- [SUPPLIED INFORMATION]:
--- START ---

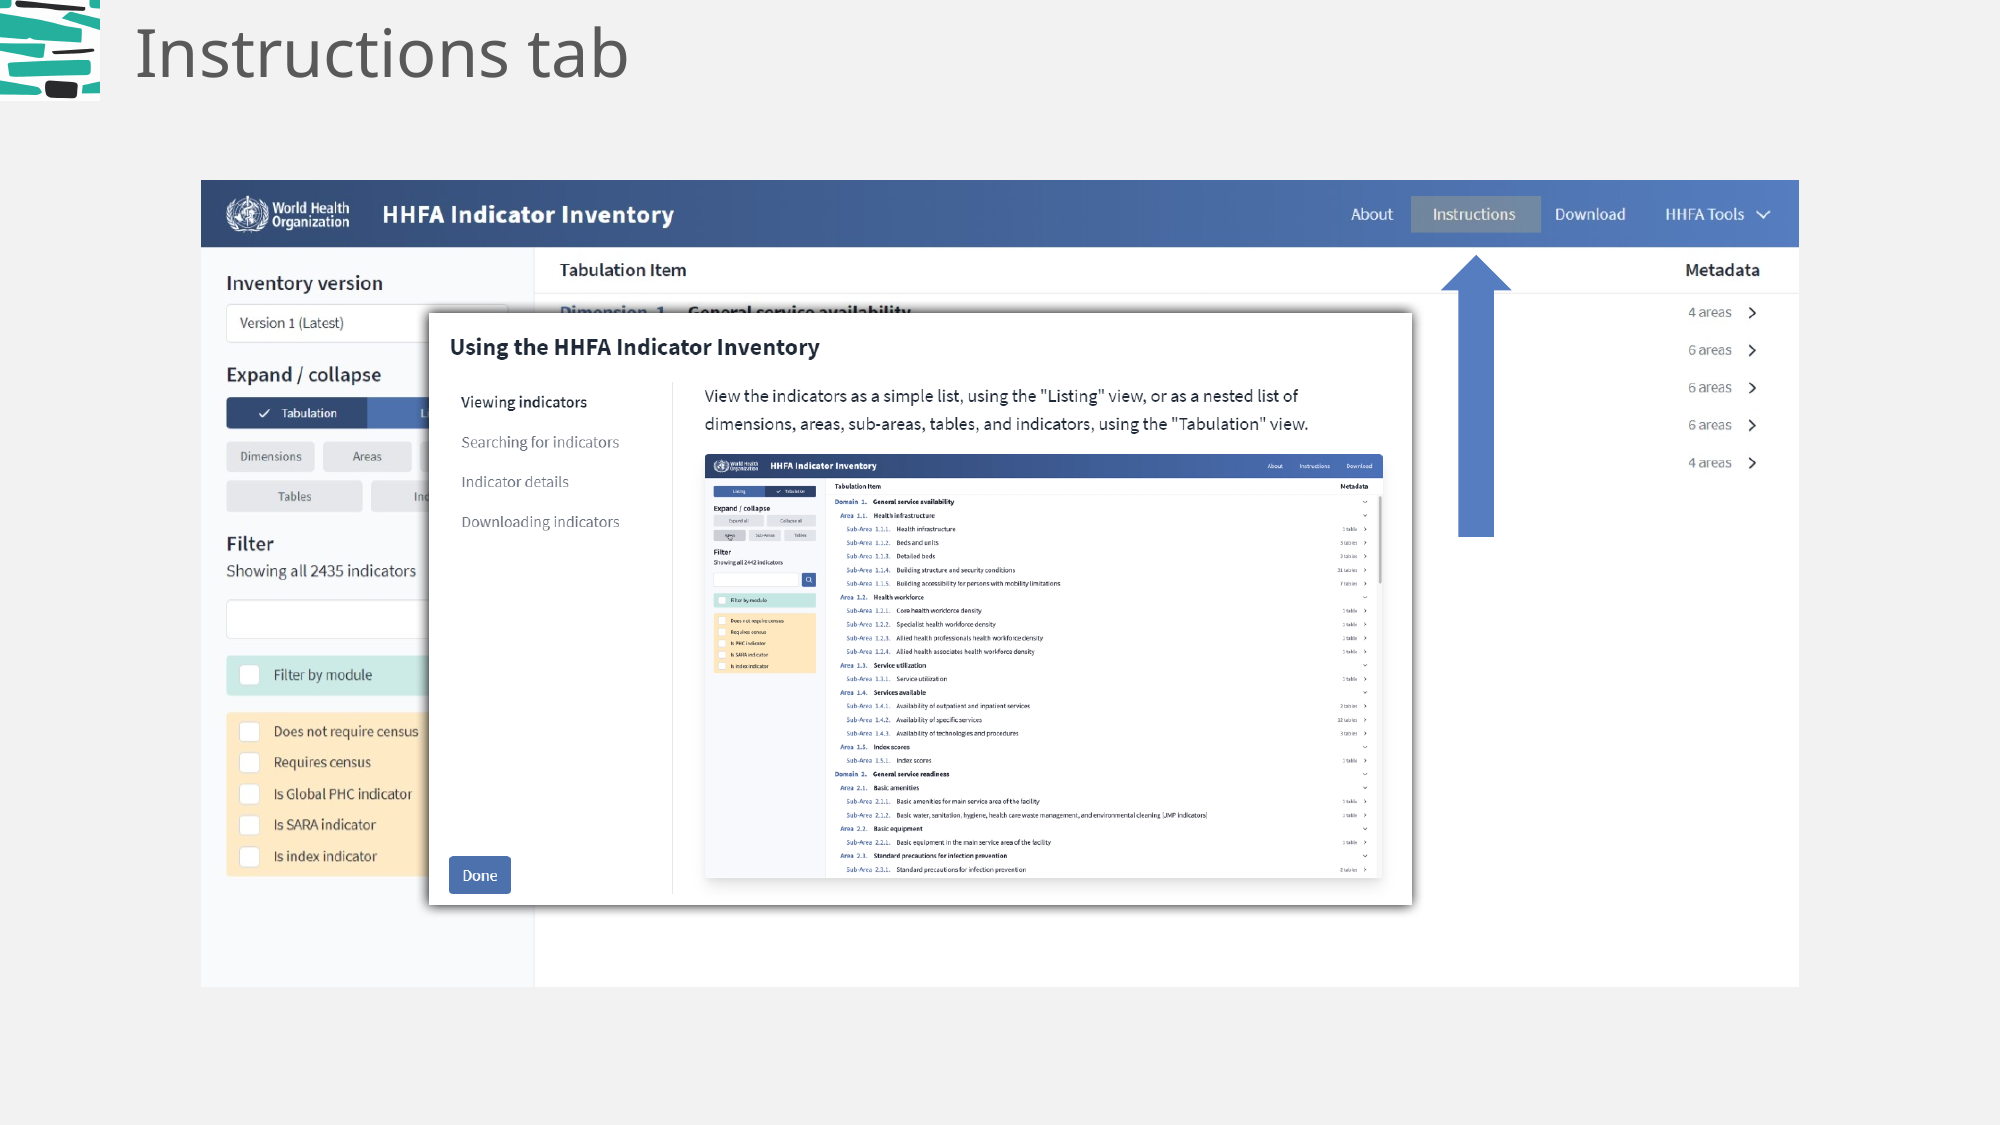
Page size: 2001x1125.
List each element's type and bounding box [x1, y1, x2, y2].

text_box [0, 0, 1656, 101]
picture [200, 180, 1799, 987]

--- END ---
--- START ---

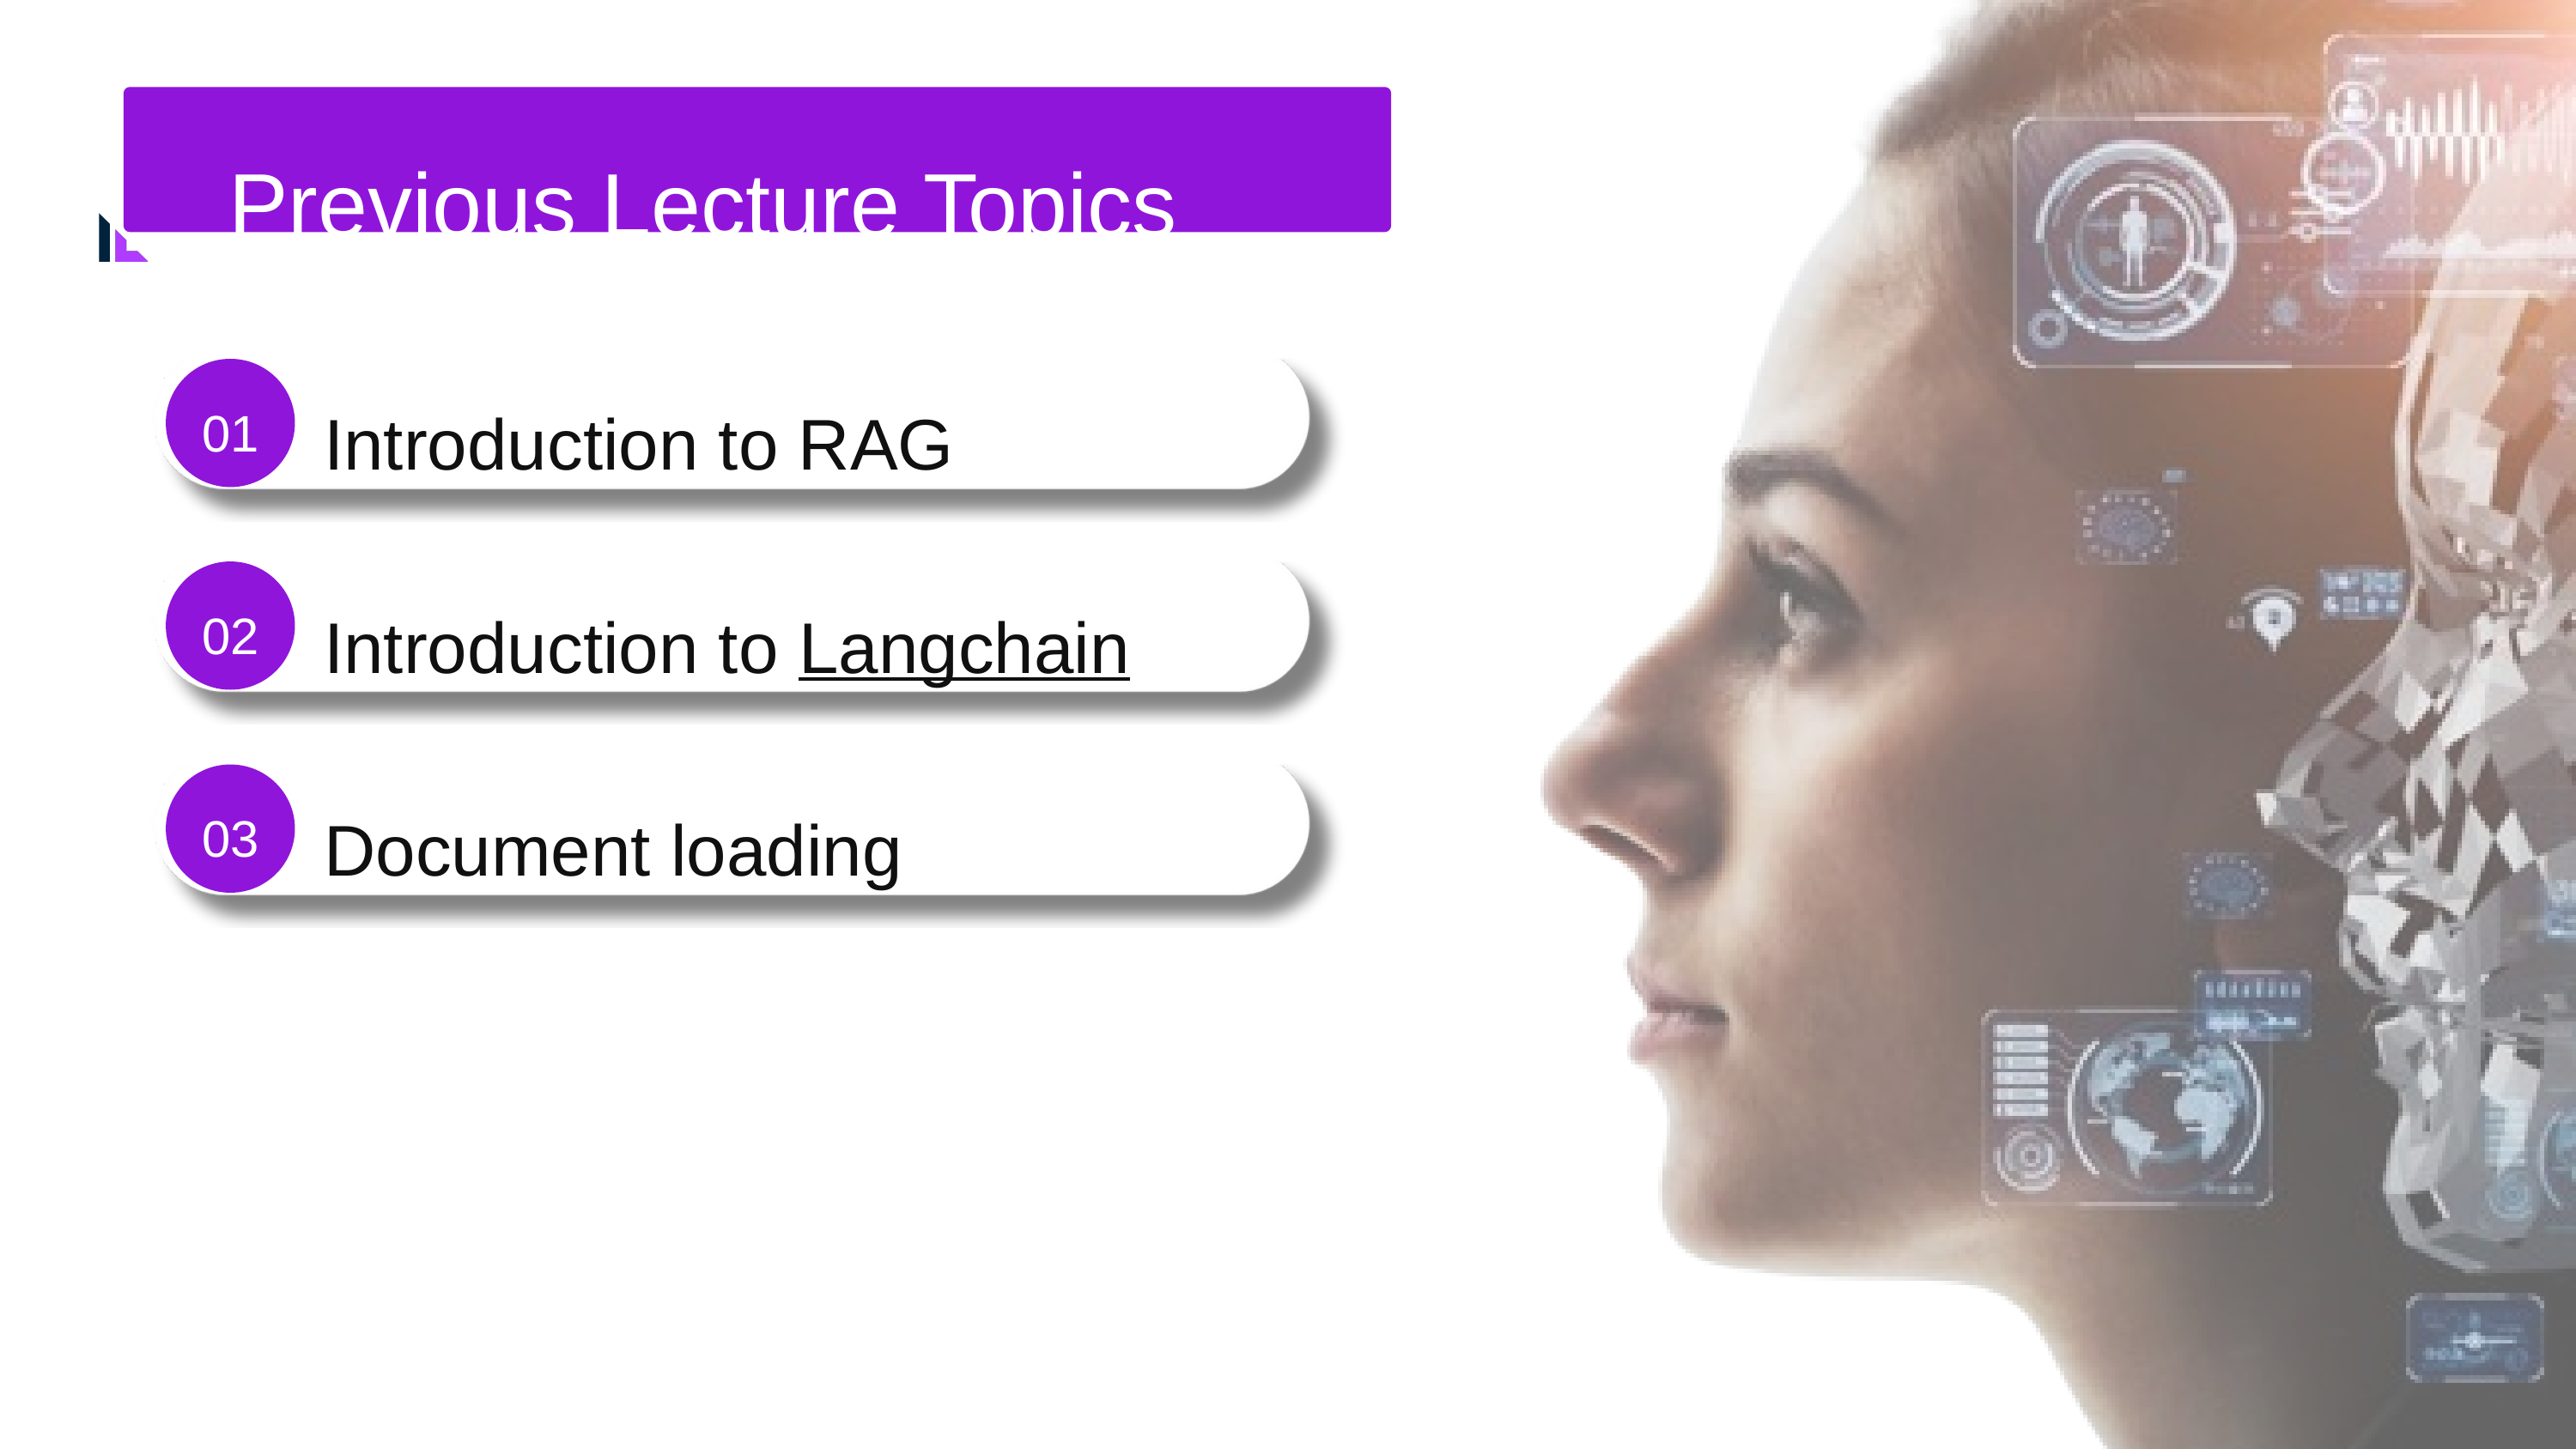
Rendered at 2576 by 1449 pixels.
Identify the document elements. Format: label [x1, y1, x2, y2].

--- END ---
--- START ---

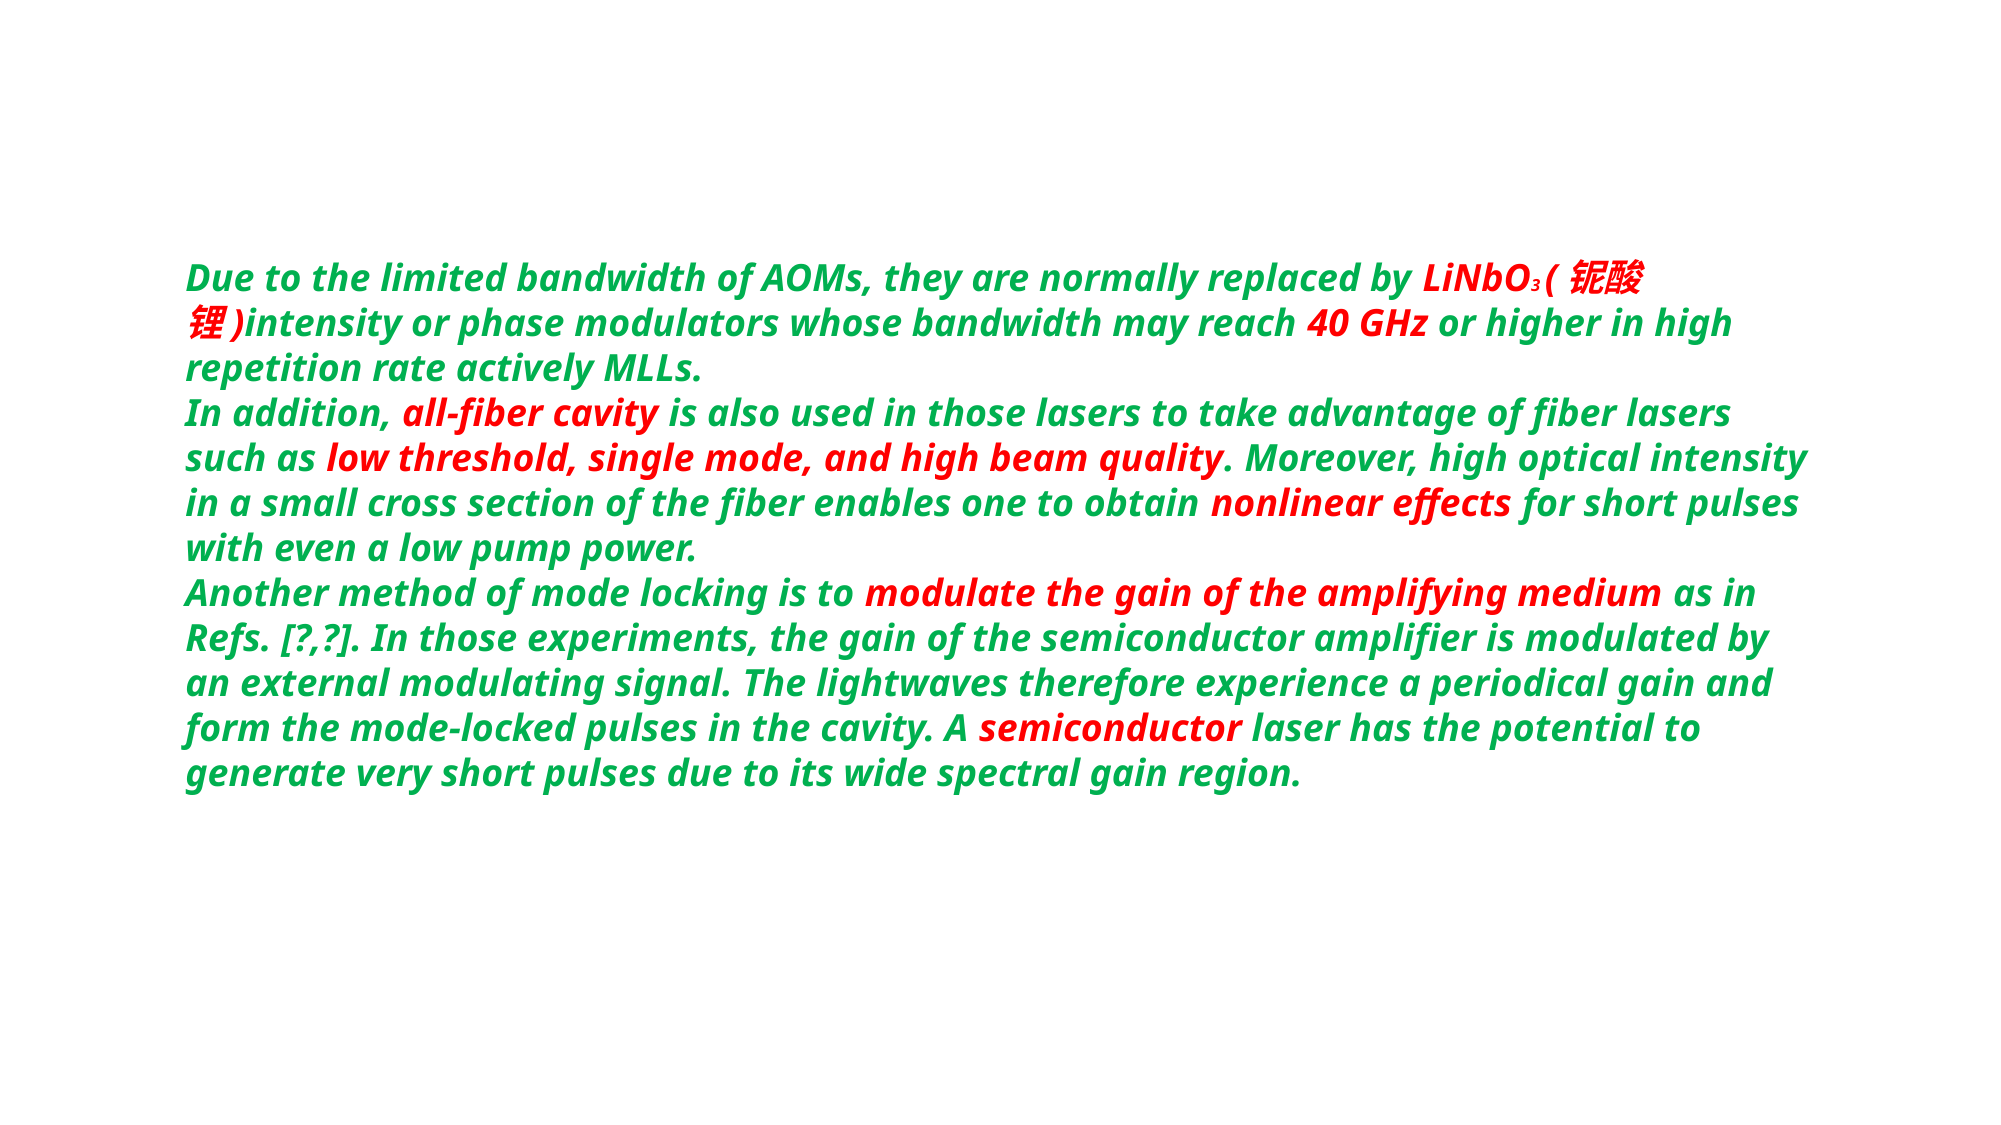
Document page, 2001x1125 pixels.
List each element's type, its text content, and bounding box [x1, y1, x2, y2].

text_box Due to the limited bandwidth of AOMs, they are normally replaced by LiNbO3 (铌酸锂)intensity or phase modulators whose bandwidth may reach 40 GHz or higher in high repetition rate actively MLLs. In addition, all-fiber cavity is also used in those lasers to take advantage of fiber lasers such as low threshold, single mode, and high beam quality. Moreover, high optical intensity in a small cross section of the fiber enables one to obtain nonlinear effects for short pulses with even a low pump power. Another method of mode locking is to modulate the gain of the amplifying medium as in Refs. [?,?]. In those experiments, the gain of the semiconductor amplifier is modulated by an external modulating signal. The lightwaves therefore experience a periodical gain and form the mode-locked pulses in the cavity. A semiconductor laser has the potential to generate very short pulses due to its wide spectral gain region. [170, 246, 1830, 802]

--- END ---

- [WHAT TO PRODUCE]:
Determine how many lines in the data include "pixels", and let the answer be that number alone.

- [OUTPUT BELOW]:
2